Wie viel Hasch soll ich nehmen, wenn ich den Gehalt nicht kenne?
Rechne im Zweifel mit dem oberen Wert, also 40 bis 50 Prozent, und dosiere entsprechend vorsichtig. Bei 2 g auf zwei Tafeln liegst du dann bei etwa 15 mg pro Stückchen – fang mit einem halben an.
Wie lange dauert es, bis die Wirkung einsetzt?
30 bis 120 Minuten, Stärkepunkt nach zwei bis vier Stunden, Gesamtdauer vier bis acht Stunden. Schokolade wird oft nebenbei gegessen – genau darin liegt bei einem Edible das Risiko. Nimm dir die Portion bewusst und leg die Tafel danach weg.

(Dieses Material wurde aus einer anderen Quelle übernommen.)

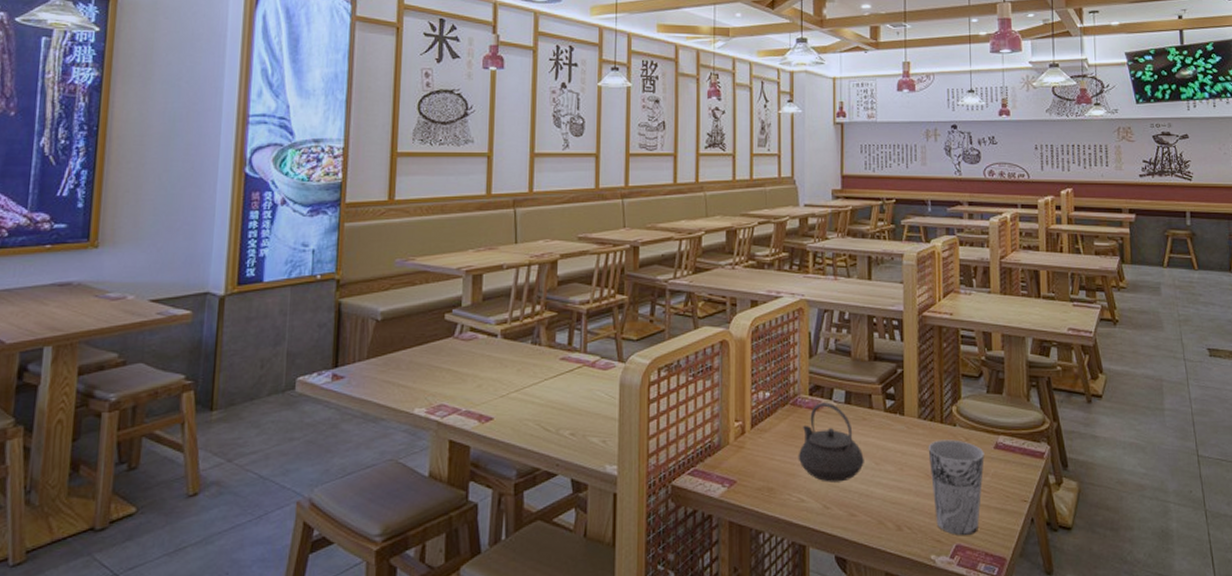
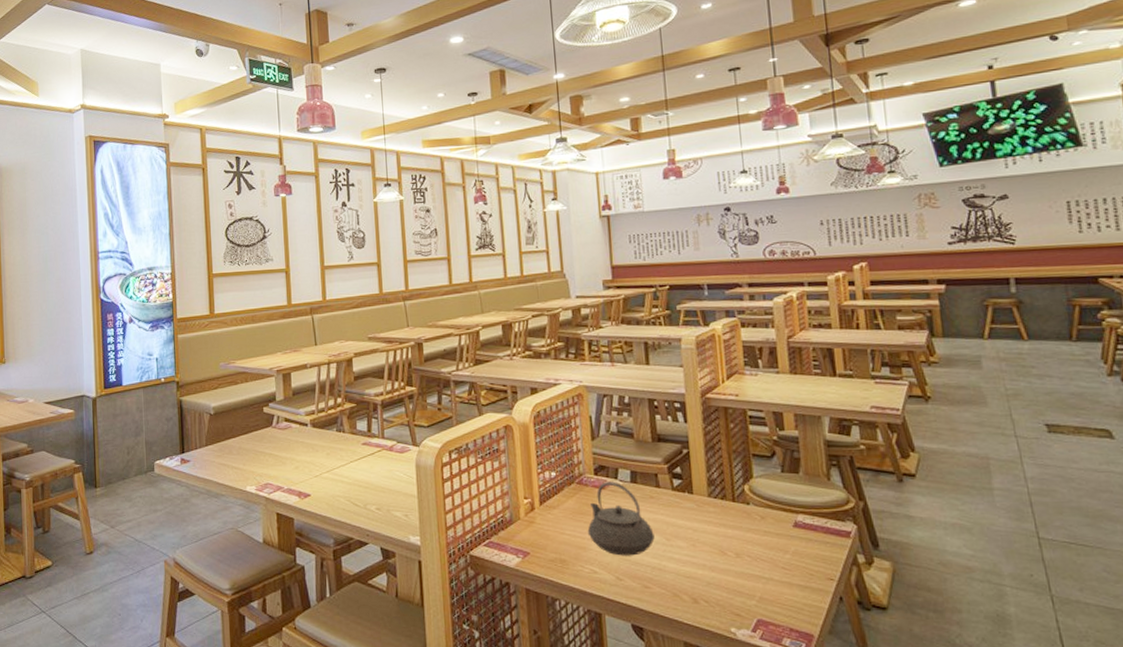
cup: present [928,439,985,536] -> none [720,517,783,611]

Was tun, wenn ich zu viel gegessen habe?
Hinsetzen oder hinlegen, etwas trinken, jemanden dabeihaben und abwarten. Nicht Auto fahren. Bei starkem Herzrasen, anhaltendem Erbrechen oder großer Angst ärztliche Hilfe holen.
Hinweis: Alle Dosierungsangaben sind Schätzwerte auf Basis üblicher Wirkstoffgehalte. Ohne Laboranalyse lässt sich der tatsächliche THC-Gehalt nicht bestimmen. Bewahre Edibles immer außer Reichweite von Kindern auf.